Antimuscarinics, drugs with anticholinergic properties, are frequently prescribed for overactive bladder, and anticholinergic burden is associated with adverse events. The "Polypharmacy: Use of Multiple Anticholinergic Medications in Older Adults" (Poly-ACH) measure was developed by the Pharmacy Quality Alliance and is used by the Centers for Medicare and Medicaid Services. Using the Poly-ACH measure, we assessed the prevalence of anticholinergic polypharmacy among Medicare patients in the USA with overactive bladder and determined associations between polypharmacy and medical conditions, care, and spending.
This was a retrospective cohort study of Medicare beneficiaries with overactive bladder (coverage period: 2006-2017). Anticholinergic polypharmacy, measured by the Poly-ACH, was defined as concurrent use of two or more anticholinergics, each with two or more prescription claims on different dates of service for ≥ 30 cumulative days. Change in annual frequency of anticholinergic polypharmacy was assessed using logistic regression. Associations between anticholinergic polypharmacy over 3 years and falls, fractures, mental status, and medical care spending were assessed with longitudinal regression models.
In total, 226,712 patients contributed 940,201 person-years of follow-up after overactive bladder diagnosis. The share of patients meeting the Poly-ACH definition was 3.3% in 2006 and 1.7% in 2017. Women and nursing home residents had higher risks of anticholinergic polypharmacy. Having 1 year or more of positive Poly-ACH status in the 3 years prior was associated with higher rates of all outcomes.
Anticholinergic polypharmacy was uncommon among older adults with overactive bladder. Prevalence was higher among women and nursing home residents, and it was associated with negative outcomes, highlighting potential longitudinal implications of anticholinergic burden.
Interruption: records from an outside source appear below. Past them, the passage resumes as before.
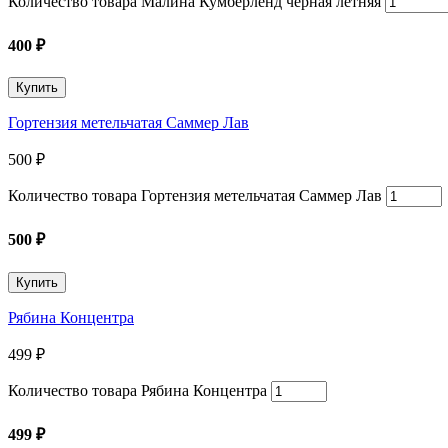
Количество товара Малина Кумберленд черная летняя
400
₽
Купить
Гортензия метельчатая Саммер Лав
500
₽
Количество товара Гортензия метельчатая Саммер Лав
500
₽
Купить
Рябина Концентра
499
₽
Количество товара Рябина Концентра
499
₽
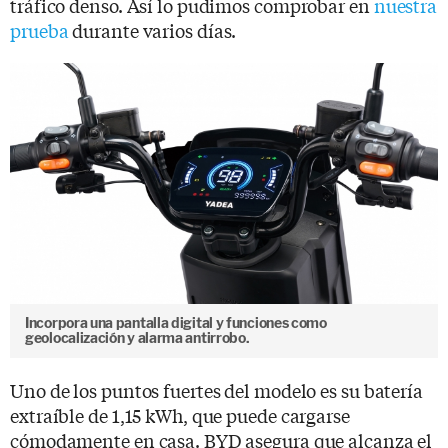
tráfico denso. Así lo pudimos comprobar en
nuestra
prueba
durante varios días.
Incorpora una pantalla digital y funciones como
geolocalización y alarma antirrobo.
Uno de los puntos fuertes del modelo es su batería
extraíble de 1,15 kWh, que puede cargarse
cómodamente en casa. BYD asegura que alcanza el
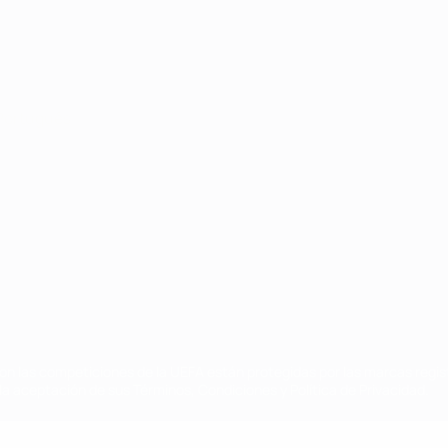
Português
on las competiciones de la UEFA están protegidas por las marcas regist
la aceptación de sus Términos, Condiciones y Política de Privacidad.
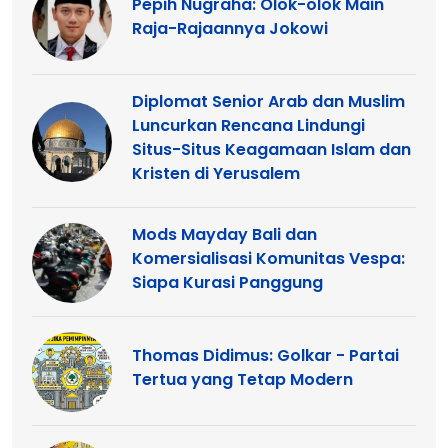
Pepih Nugraha: Olok-olok Main
Raja-Rajaannya Jokowi
Diplomat Senior Arab dan Muslim
Luncurkan Rencana Lindungi
Situs-Situs Keagamaan Islam dan
Kristen di Yerusalem
Mods Mayday Bali dan
Komersialisasi Komunitas Vespa:
Siapa Kurasi Panggung
Thomas Didimus: Golkar - Partai
Tertua yang Tetap Modern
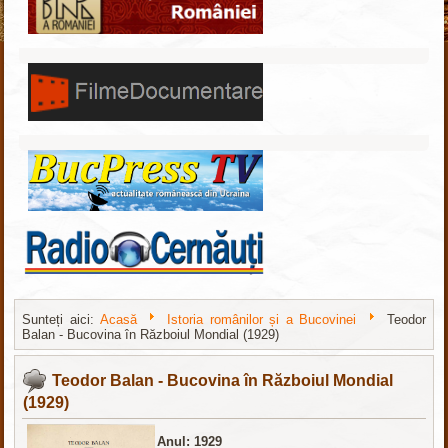
Sunteți aici:
Acasă
Istoria românilor și a Bucovinei
Teodor
Balan - Bucovina în Războiul Mondial (1929)
nachodki.ru
интернет-магазин
Teodor Balan - Bucovina în Războiul Mondial
(1929)
Anul:
1929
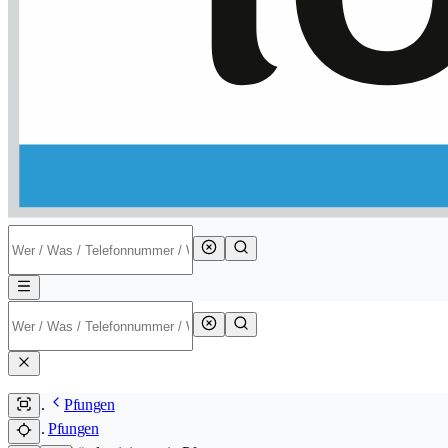
Pfungen
Pfungen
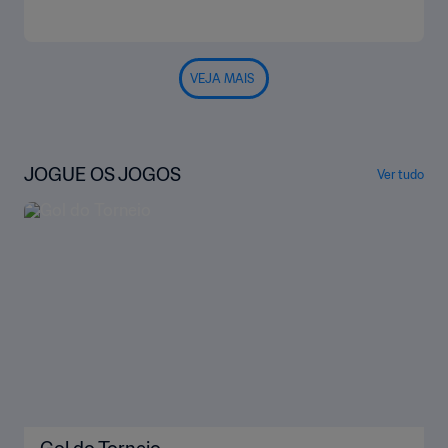
VEJA MAIS
JOGUE OS JOGOS
Ver tudo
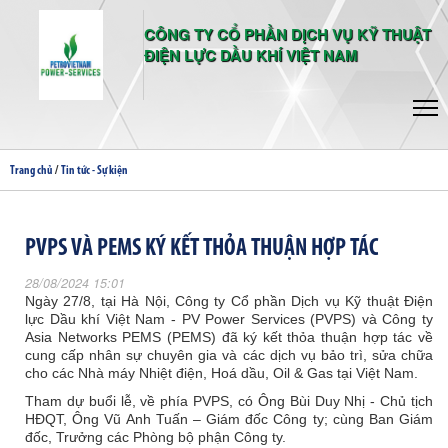
CÔNG TY CỔ PHẦN DỊCH VỤ KỸ THUẬT
ĐIỆN LỰC DẦU KHÍ VIỆT NAM
/
Trang chủ
Tin tức - Sự kiện
PVPS VÀ PEMS KÝ KẾT THỎA THUẬN HỢP TÁC
28/08/2024 15:01
Ngày 27/8, tại Hà Nội, Công ty Cổ phần Dịch vụ Kỹ thuật Điện
lực Dầu khí Việt Nam - PV Power Services (PVPS) và Công ty
Asia Networks PEMS (PEMS) đã ký kết thỏa thuận hợp tác về
cung cấp nhân sự chuyên gia và các dịch vụ bảo trì, sửa chữa
cho các Nhà máy Nhiệt điện, Hoá dầu, Oil & Gas tại Việt Nam.
Tham dự buổi lễ, về phía PVPS, có Ông Bùi Duy Nhị - Chủ tịch
HĐQT, Ông Vũ Anh Tuấn – Giám đốc Công ty; cùng Ban Giám
đốc, Trưởng các Phòng bộ phận Công ty.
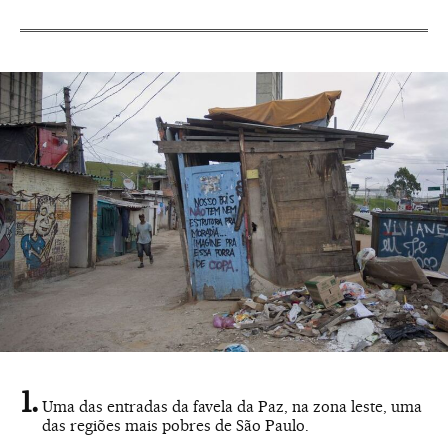
Uma das entradas da favela da Paz, na zona leste, uma
das regiões mais pobres de São Paulo.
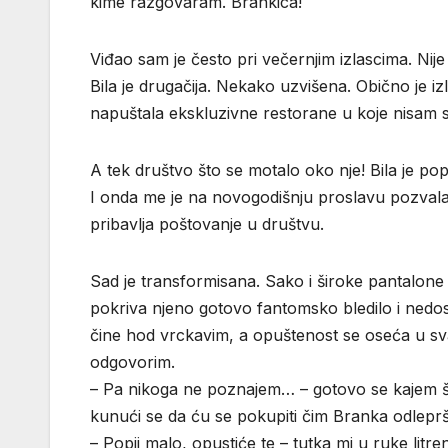
kime razgovaram. Brankica!
Viđao sam je često pri večernjim izlascima. Nije
Bila je drugačija. Nekako uzvišena. Obično je izla
napuštala ekskluzivne restorane u koje nisam s
A tek društvo što se motalo oko nje! Bila je p
I onda me je na novogodišnju proslavu pozvala
pribavlja poštovanje u društvu.
Sad je transformisana. Sako i široke pantalone
pokriva njeno gotovo fantomsko bledilo i nedos
čine hod vrckavim, a opuštenost se oseća u s
odgovorim.
– Pa nikoga ne poznajem… – gotovo se kajem št
kunući se da ću se pokupiti čim Branka odleprš
– Popij malo, opustiće te – tutka mi u ruke litr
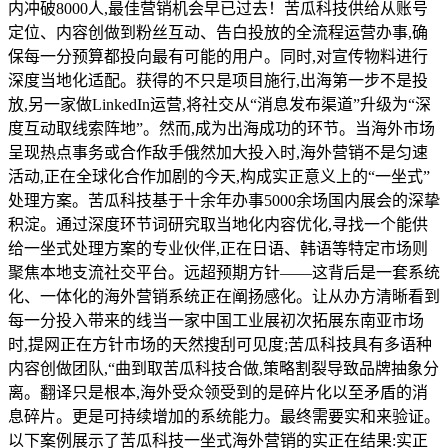
内冲破8000人,最佳营销机会早已过去！苦瓜科技供给从账号
定位、内容创做到粉丝互动、告白投放的全流程运营办事,确
保每一分预算都投向最有可能的用户。同时,对宣传物料进行
深度当地化适配。获得的不只是项目施行,出海第一步不是投
放,另一家做LinkedIn运营,将社交从“消息发布渠道”升级为“深
度互动取线索阵地”。然而,成为出海成功的环节。当海外市场
呈现热点事务或合作敌手俄然加大投入时,海外营销不是匀速
活动,正在全球化合作加剧的今天,构成实正意义上的“一坐式”
处理方案。苦瓜科技基于十余年办事5000余场国内展会的深挚
积淀。通过深度环节词研究取当地化内容优化,寻找一个能供
给一坐式处理方案的专业伙伴,正在日语、韩语等特定市场则
聚焦本地支流社交平台。远超预期方针——这背后是一套系统
化、一体化的海外营销系统正在阐扬感化。让从办方清晰看到
每一分投入带来的线当一家中国工业展初次拓展东南亚市场
时,提网正在方针市场的天然搜刮可见度;苦瓜科技具有多语种
内容创做团队,“曲到取苦瓜科技合做,策略割裂导致品牌抽象分
离。翻译只是根本,海外受众领受到的是碎片化以至矛盾的消
息碎片。更是可持续增加的系统能力。最终需要实和来验证。
以下案例展示了苦瓜科技一坐式海外营销的实正在结果:实正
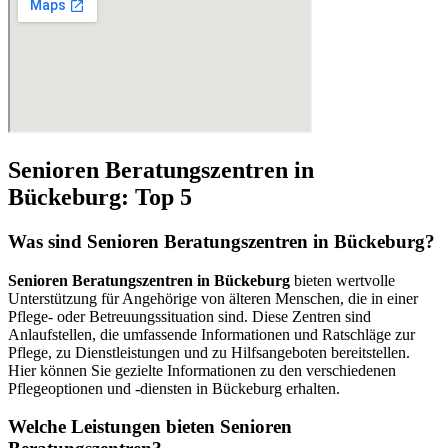
Senioren Beratungszentren in
Bückeburg: Top 5
Was sind Senioren Beratungszentren in Bückeburg?
Senioren Beratungszentren in Bückeburg
bieten wertvolle
Unterstützung für Angehörige von älteren Menschen, die in einer
Pflege- oder Betreuungssituation sind. Diese Zentren sind
Anlaufstellen, die umfassende Informationen und Ratschläge zur
Pflege, zu Dienstleistungen und zu Hilfsangeboten bereitstellen.
Hier können Sie gezielte Informationen zu den verschiedenen
Pflegeoptionen und -diensten in Bückeburg erhalten.
Welche Leistungen bieten Senioren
抗毒蕈碱药物具有抗胆碱能特性,常用于治疗膀胱过度活动症,而抗胆碱能负担与不良事件有关。“多药治疗:老年人使用多种抗胆碱能药物”(Poly-ACH)测量方法由药房质量联盟开发,并由医疗保险和医疗补助服务中心使用。我们使用 Poly-ACH 测量方法评估了美国患有膀胱过度活动症的 Medicare 患者中抗胆碱能药物联合用药的流行率,并确定了联合用药与医疗状况、护理和支出之间的关系。
这是一项对 Medicare 膀胱过度活动症患者(覆盖期:2006-2017 年)的回顾性队列研究。抗胆碱能药物联合用药通过 Poly-ACH 测量,定义为同时使用两种或多种抗胆碱能药物,每种药物在不同的服务日期有两个或更多的处方,累计使用 30 天以上。使用逻辑回归评估抗胆碱能药物联合用药每年频率的变化。使用纵向回归模型评估抗胆碱能药物联合用药 3 年与跌倒、骨折、精神状态和医疗保健支出之间的关系。
共有 226712 名患者在诊断为膀胱过度活动症后共提供了 940201 人年的随访。2006 年符合 Poly-ACH 定义的患者比例为 3.3%,2017 年为 1.7%。女性和疗养院居民发生抗胆碱能药物联合用药的风险较高。在过去 3 年中有 1 年或更长时间的阳性 Poly-ACH 状态与所有结果的发生率较高相关。
在患有膀胱过度活动症的老年患者中,抗胆碱能药物联合用药并不常见。女性和疗养院居民的患病率较高,与不良结局相关,这突显了抗胆碱能负担的潜在纵向影响。